The three elements of the foundation

The foundation of a sponsorship relationship is honesty, and honesty comprises the following:

  • Sincerity of purpose
  • Candour
  • Truthfulness 

Sincerity of purpose chiefly means wanting to have a spiritual awakening, above all else, yes, to recover, but secondly and, as importantly, for its own sake. When this is lacking, there tends to be one of two things going on. Either the individual is seeking a personal relationship with the sponsor, and the programme is merely the pretext, the literal stepladder enabling the individual to reach the object, or the individual would like to give the appearance, to pay lip service, to squeeze through the amber light, but without any intrinsic interest in the objects and substance of the programme.

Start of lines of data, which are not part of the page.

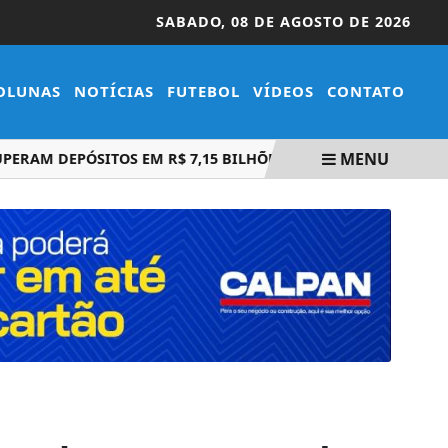
SABADO,
08 DE AGOSTO DE 2026
OLUNAS
NOTÍCIAS
FUTEBOL
VÍDEOS
CONTATO
MENU
M DEPÓSITOS EM R$ 7,15 BILHÕES EM JULHO
BOLSONARO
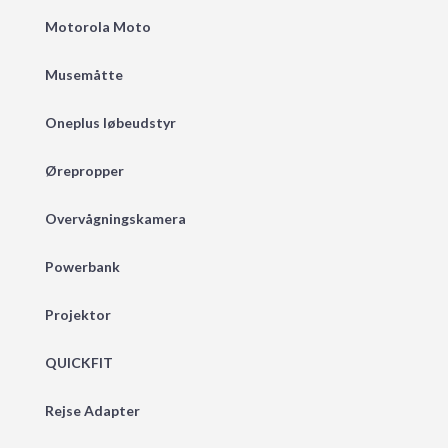
Motorola Moto
Musemåtte
Oneplus løbeudstyr
Ørepropper
Overvågningskamera
Powerbank
Projektor
QUICKFIT
Rejse Adapter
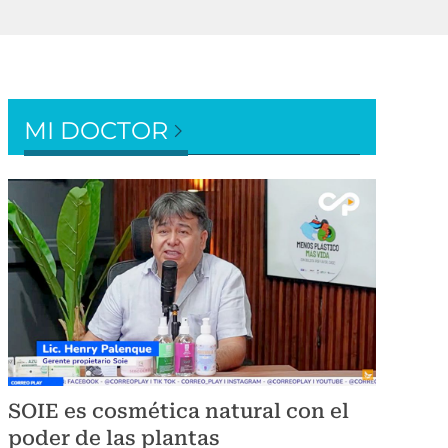
MI DOCTOR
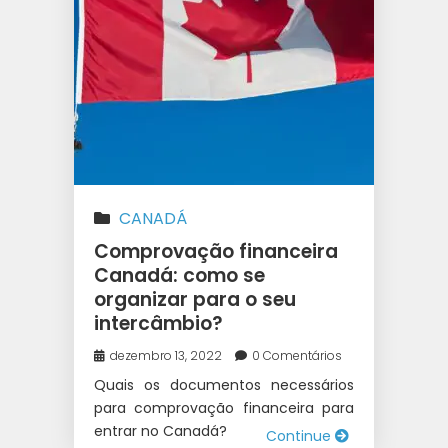
CANADÁ
Comprovação financeira
Canadá: como se
organizar para o seu
intercâmbio?
dezembro 13, 2022
0 Comentários
Quais os documentos necessários
para comprovação financeira para
entrar no Canadá?
Continue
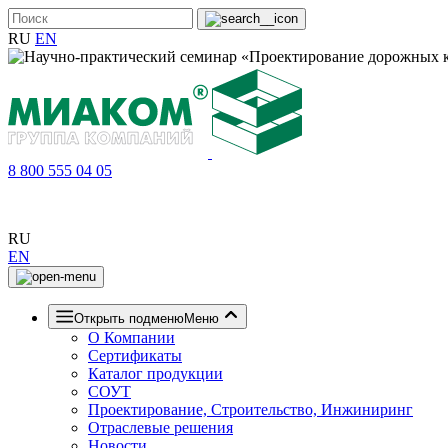
RU
EN
8 800 555 04 05
RU
EN
Открыть подменю
Меню
О Компании
Сертификаты
Каталог продукции
СОУТ
Проектирование, Строительство, Инжиниринг
Отраслевые решения
Новости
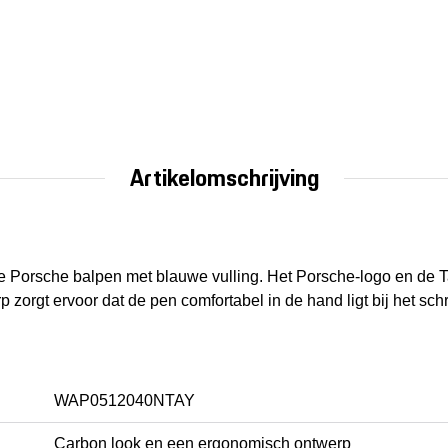
Artikelomschrijving
ge Porsche balpen met blauwe vulling. Het Porsche-logo en de
zorgt ervoor dat de pen comfortabel in de hand ligt bij het schr
WAP0512040NTAY
Carbon look en een ergonomisch ontwerp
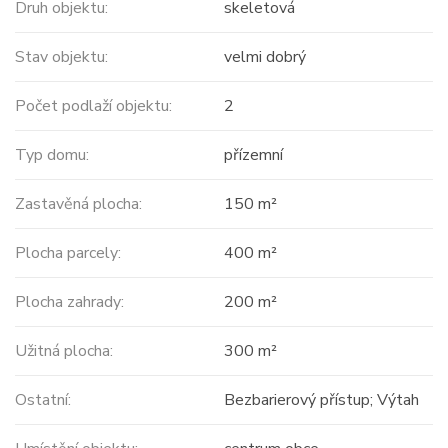
Druh objektu:
skeletová
Stav objektu:
velmi dobrý
Počet podlaží objektu:
2
Typ domu:
přízemní
Zastavěná plocha:
150 m²
Plocha parcely:
400 m²
Plocha zahrady:
200 m²
Užitná plocha:
300 m²
Ostatní:
Bezbarierový přístup; Výtah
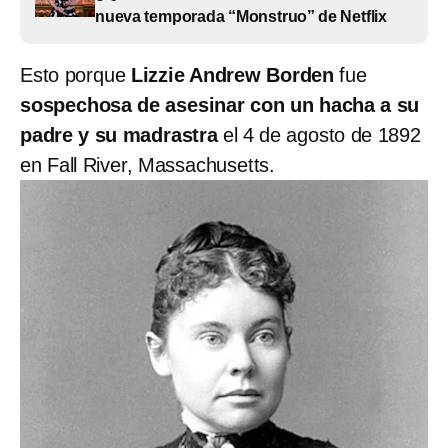
nueva temporada “Monstruo” de Netflix
Esto porque
Lizzie Andrew Borden
fue
sospechosa de asesinar con un hacha a su
padre y su madrastra
el 4 de agosto de 1892
en Fall River, Massachusetts.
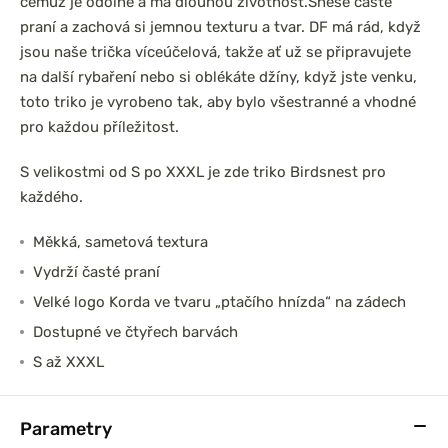
čemuž je odolné a má dlouhou životnost.
Snese časté
praní a zachová si jemnou texturu a tvar. DF má rád, když
jsou naše trička víceúčelová, takže ať už se připravujete
na další rybaření nebo si oblékáte džíny, když jste venku,
toto triko je vyrobeno tak, aby bylo všestranné a vhodné
pro každou příležitost.
S velikostmi od S po XXXL je zde triko Birdsnest pro
každého.
Měkká, sametová textura
Vydrží časté praní
Velké logo Korda ve tvaru „ptačího hnízda“ na zádech
Dostupné ve čtyřech barvách
S až XXXL
Parametry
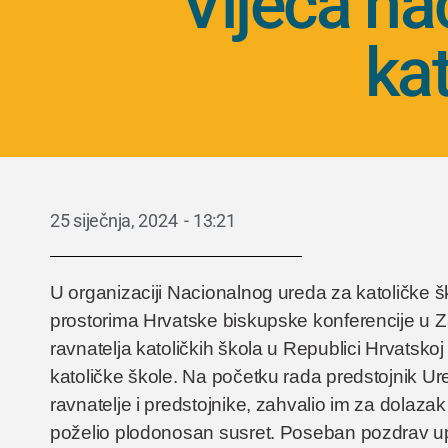
Vijeća na
kat
25 siječnja, 2024
-
13:21
U organizaciji Nacionalnog ureda za katoličke šk
prostorima Hrvatske biskupske konferencije u Z
ravnatelja katoličkih škola u Republici Hrvatskoj
katoličke škole. Na početku rada predstojnik Ure
ravnatelje i predstojnike, zahvalio im za dolazak
poželio plodonosan susret. Poseban pozdrav u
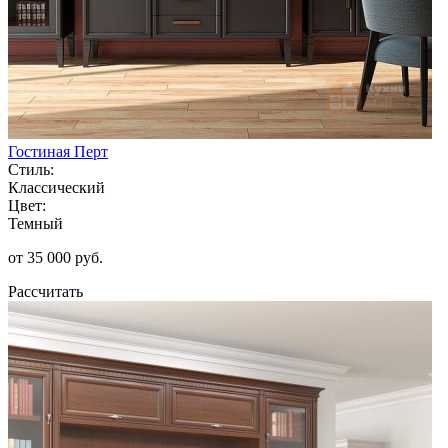
Гостиная Перт
Стиль:
Классический
Цвет:
Темный
от 35 000 руб.
Рассчитать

Candour is about the voluntary disclosure of important information. Sponsorship is a relationship, and, without candour on the part of the sponsee, which means making sure that the sponsor acquires and maintains a good overview of the individual's life and how they are living it, the relationship cannot exist. It is the oxygen the relationship requires. The voluntary aspect is important. If the truth has to be wheedled and connived out of the individual through systems, procedures, pressure, and, in extremis, cross-examination, the juice is not worth the squeeze, and Suspicion must be allowed its contention that the individual is concealing all sorts of other choice morsels.

Truthfulness is plain: the simple, accurate reporting of relevant information, without embellishment, hyperbole, distortion, minimisation, or embedding in an array of irrelevant facts (the 'Where's Waldo?' tactic).

No one is perfect, but the attempt to live by the above principles must be credible.